Reproduce the part of the author and affiliation list below, starting with "Ahmed, Zeeshan; Degroat, William;" and going on through "125 Paterson St, New Brunswick, NJ, USA. zahmed@ifh.rutgers.edu.".

Document segment:
-=-=-=-=-
Ahmed, Zeeshan; Degroat, William; Abdelhalim, Habiba; Zeeshan, Saman; Fine, Daniel.
Afiliación
  • Ahmed Z; Department of Medicine/Cardiovascular Disease and Hypertension, Robert Wood Johnson Medical School, Rutgers Biomedical and Health Sciences, 125 Paterson St, New Brunswick, NJ, USA. zahmed@ifh.rutgers.edu.
  • Degroat W; Rutgers Institute for Health, Health Care Policy and Aging Research, Rutgers University, 112 Paterson St, New Brunswick, NJ, USA. zahmed@ifh.rutgers.edu.
  • Abdelhalim H; Rutgers Institute for Health, Health Care Policy and Aging Research, Rutgers University, 112 Paterson St, New Brunswick, NJ, USA.
  • Zeeshan S; Rutgers Institute for Health, Health Care Policy and Aging Research, Rutgers University, 112 Paterson St, New Brunswick, NJ, USA.
  • Fine D; Department of Radiation Oncology, Washington University School of Medicine, 660 S. Euclid Ave, St. Louis, MO, USA.
Clin Oral Investig ; 28(1): 52, 2024 Jan 01.
-=-=-=-=-
Raw data:
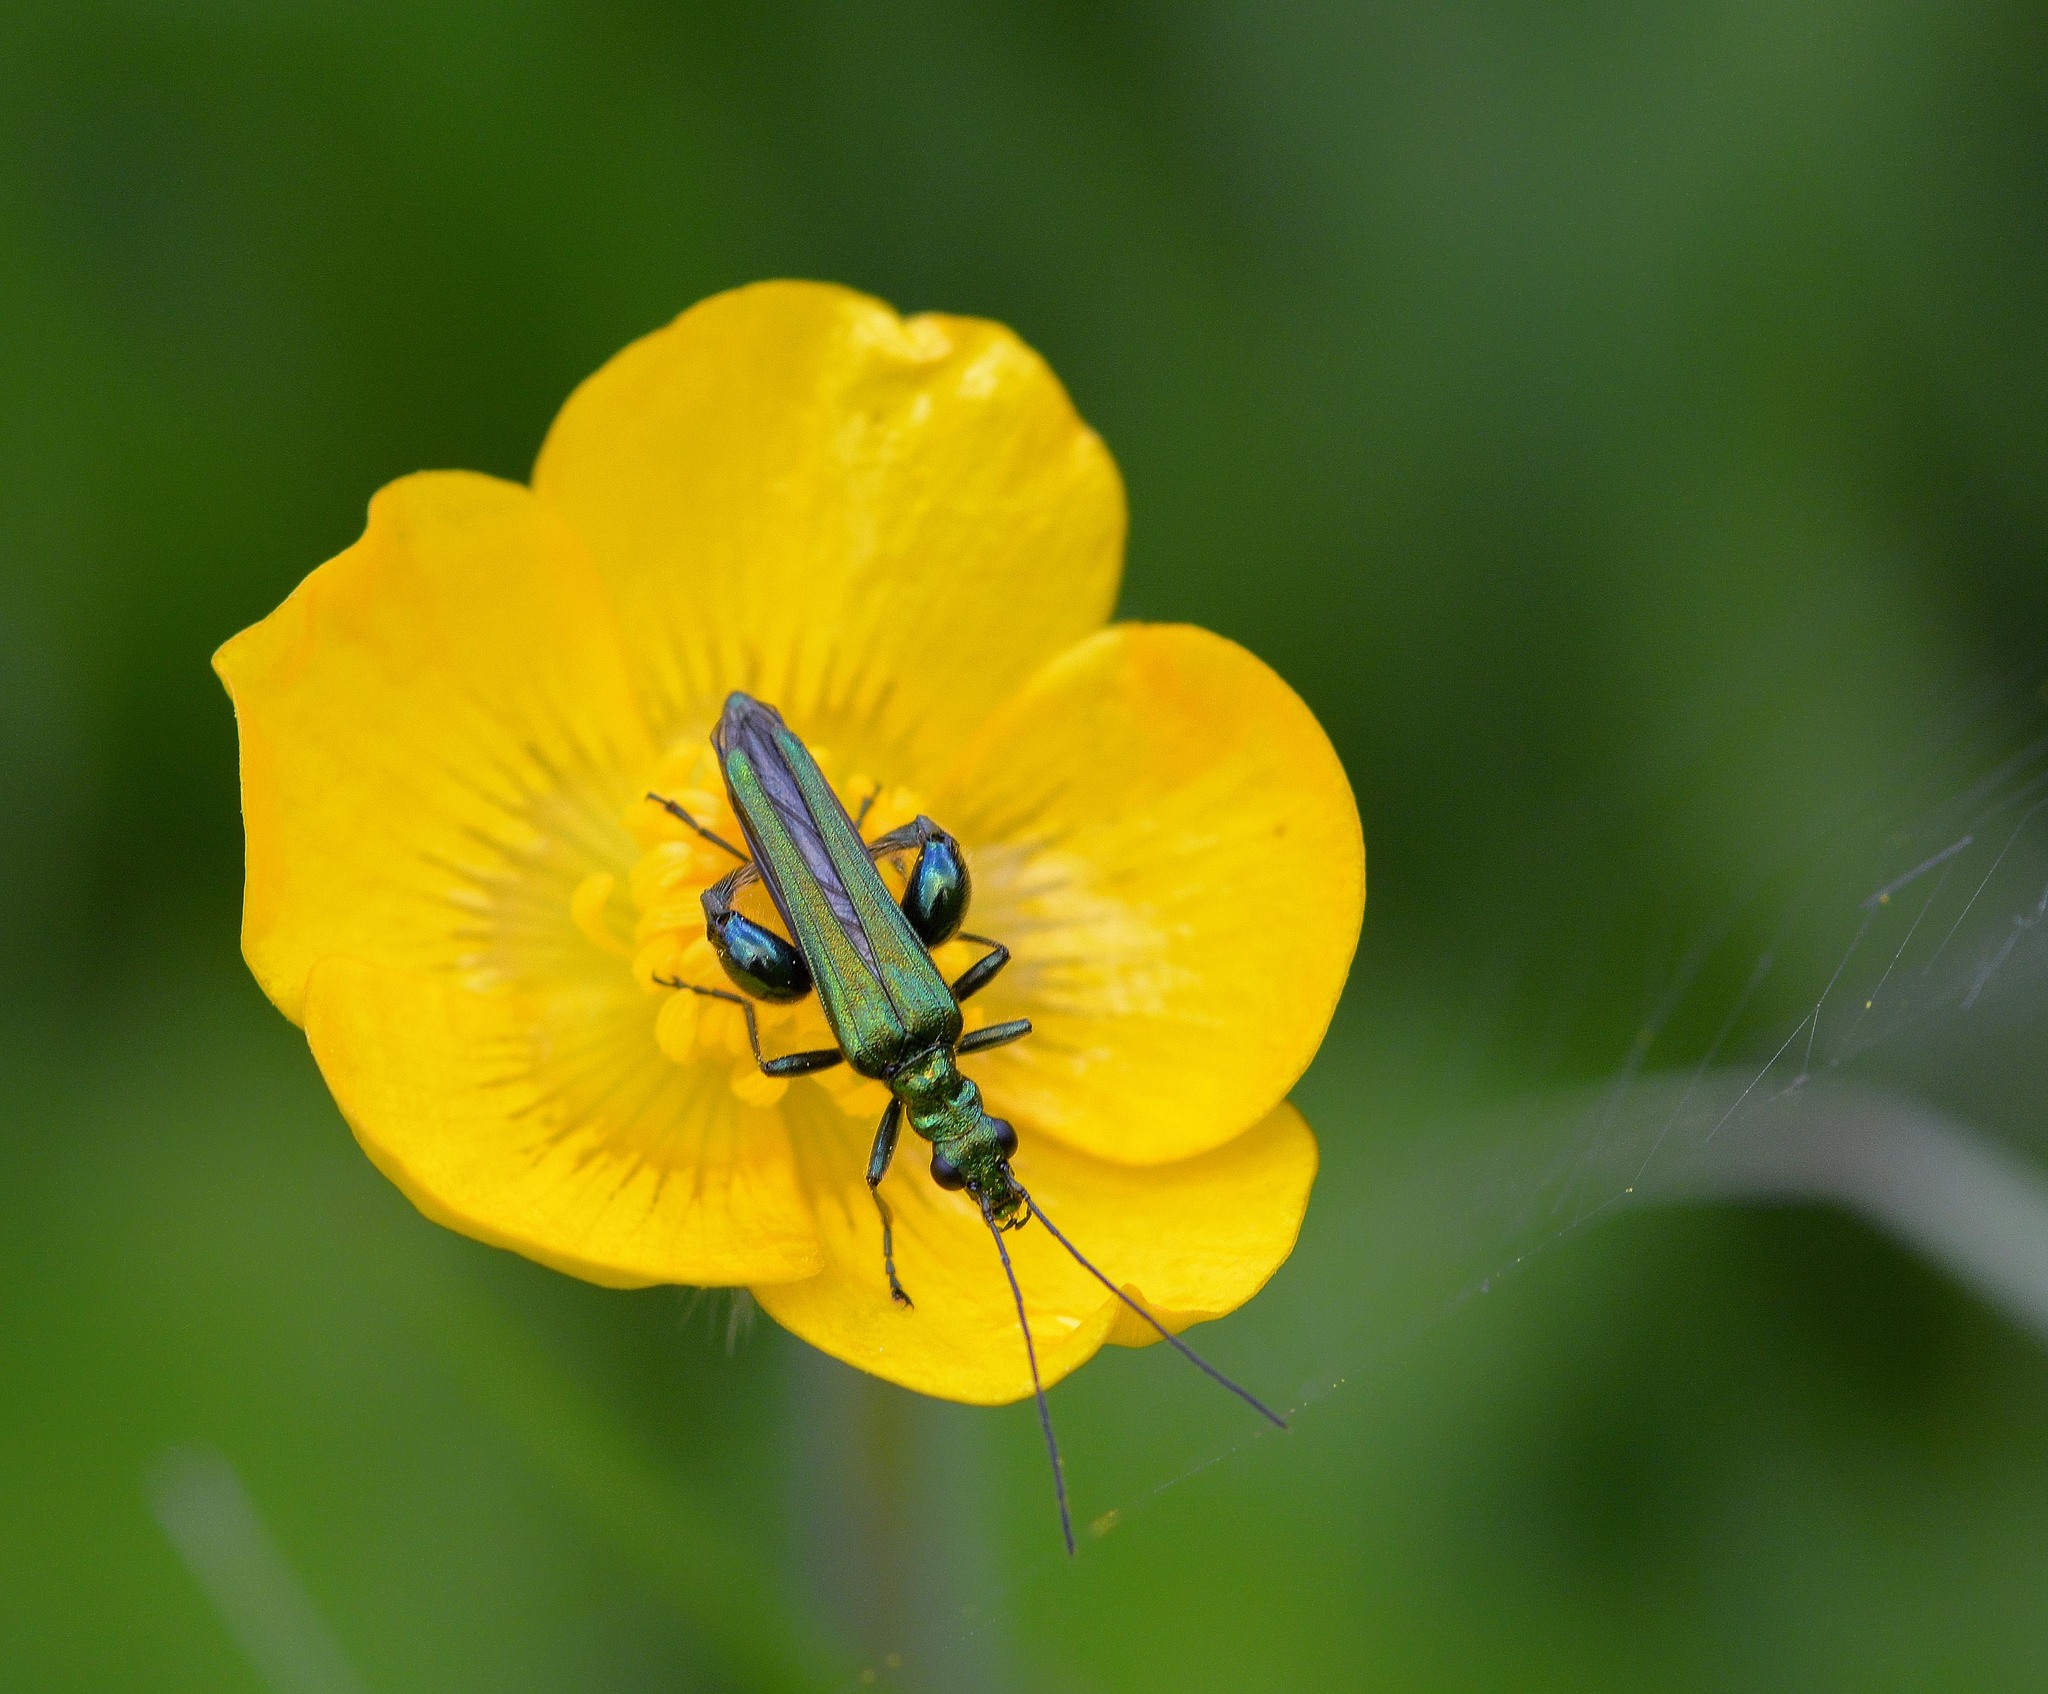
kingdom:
-=-=-=-=-
Task answer:
Ahmed, Zeeshan; Degroat, William; Abdelhalim, Habiba; Zeeshan, Saman; Fine, Daniel.
Afiliación
  • Ahmed Z; Department of Medicine/Cardiovascular Disease and Hypertension, Robert Wood Johnson Medical School, Rutgers Biomedical and Health Sciences, 125 Paterson St, New Brunswick, NJ, USA. zahmed@ifh.rutgers.edu.